The popular Poynter Institute weblog Romenesko highlighted a new study Tuesday insisting the TV networks favored the Republicans in presidential campaigns from 1992 to 2004, with this blurb:
"We don't think this is journalists conspiring to favor Republicans," says Indiana University's Maria Elizabeth Grabe, who wrote "Image Bite Politics" with Erik Bucy. "We think they're just so beat up and tired of being accused of a liberal bias that they unknowingly give Republicans the benefit in coverage."
The Indiana University professors came up with this bizarre result by studying the visuals of TV news, the "image bites." A glance at the press release shows the study's sample size was tiny:
They examined 62 hours of broadcast network news coverage -- a total of 178 newscasts -- between Labor Day and Election Day over four U.S. presidential elections between 1992 and 2004. Cable news outlets, including CNN and Fox News, were not included in their research.
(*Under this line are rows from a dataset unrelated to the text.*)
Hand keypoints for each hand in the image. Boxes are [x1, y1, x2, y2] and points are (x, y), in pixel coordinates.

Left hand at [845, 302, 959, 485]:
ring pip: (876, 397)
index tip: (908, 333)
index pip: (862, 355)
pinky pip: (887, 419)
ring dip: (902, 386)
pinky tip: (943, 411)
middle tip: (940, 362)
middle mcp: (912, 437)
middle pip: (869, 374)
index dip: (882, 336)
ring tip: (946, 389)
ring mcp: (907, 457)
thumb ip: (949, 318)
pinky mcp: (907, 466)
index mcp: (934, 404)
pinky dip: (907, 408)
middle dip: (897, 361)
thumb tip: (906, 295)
The professors are now looking at 2008 election coverage.
That's 62 hours of coverage over four election cycles, or less than 16 hours a cycle! Even within the last two months of an election cycle, the three networks would have 90 hours of evening newscasts (which would mean they're skipping more than 80 percent of the sample.) They also found a conservative bias -- by turning the volume down to zero!
Grabe and Bucy found the volume of news coverage focusing exclusively on each party -- one measure of media bias -- favored Republicans. Their research found there were more single-party stories about Republicans overall and in each election year except 1992. When they studied the time duration of these stories, no pattern of favoritism was evident. But they did spot differences when they studied visual coverage, that is, with the volume turned down.
They claimed that Republicans were more likely to be cited last in a story, and less likely to be subject to a "lip flap" shot, when reporter shows video of a candidate while the reporter talks over it. But they can't determine that with the sound off. Are these professors liberals with an agenda of countering the evidence of a liberal media bias? In this podcast, co-author Erik Bucy claims there was not a pronounced pro-Obama bias in the 2008 Democratic primaries, and if there was, it was simply because it was matching Obama's record of victories. (There's no notion that positive coverage can drive primary victories, and not the other way around?) He found it ironic Hillary would complain, even if it was effective:
Usually, this is an accusation leveled by the Republicans, of media bias, and of course, it's you know, the accusation is liberal media bias, but if you look for evidence of that, it's very difficult to find. So it tends to be more of a political strategy than an actual reality in a lot of news coverage.
Bucy added that Hillary benefited from the Saturday Night Live skit carrying the theme of a pro-Obama bias, even if "this is just a perception."The other co-author, Maria Elizabeth Grabe, has an interesting 2006 research project listed online in her curriculum vitae: a paper titled ""Bill O'Reilly's 'No Spin Zone': Using 1930s Propaganda Techniques and Constructing Villains, Victims, and The Virtuous." It says it was well-received at an international conference in Dresden, Germany. The paper is here, and compares O'Reilly to Father Charles Coughlin, an anti-Semitic, pro-Nazi radio host of the 1930s.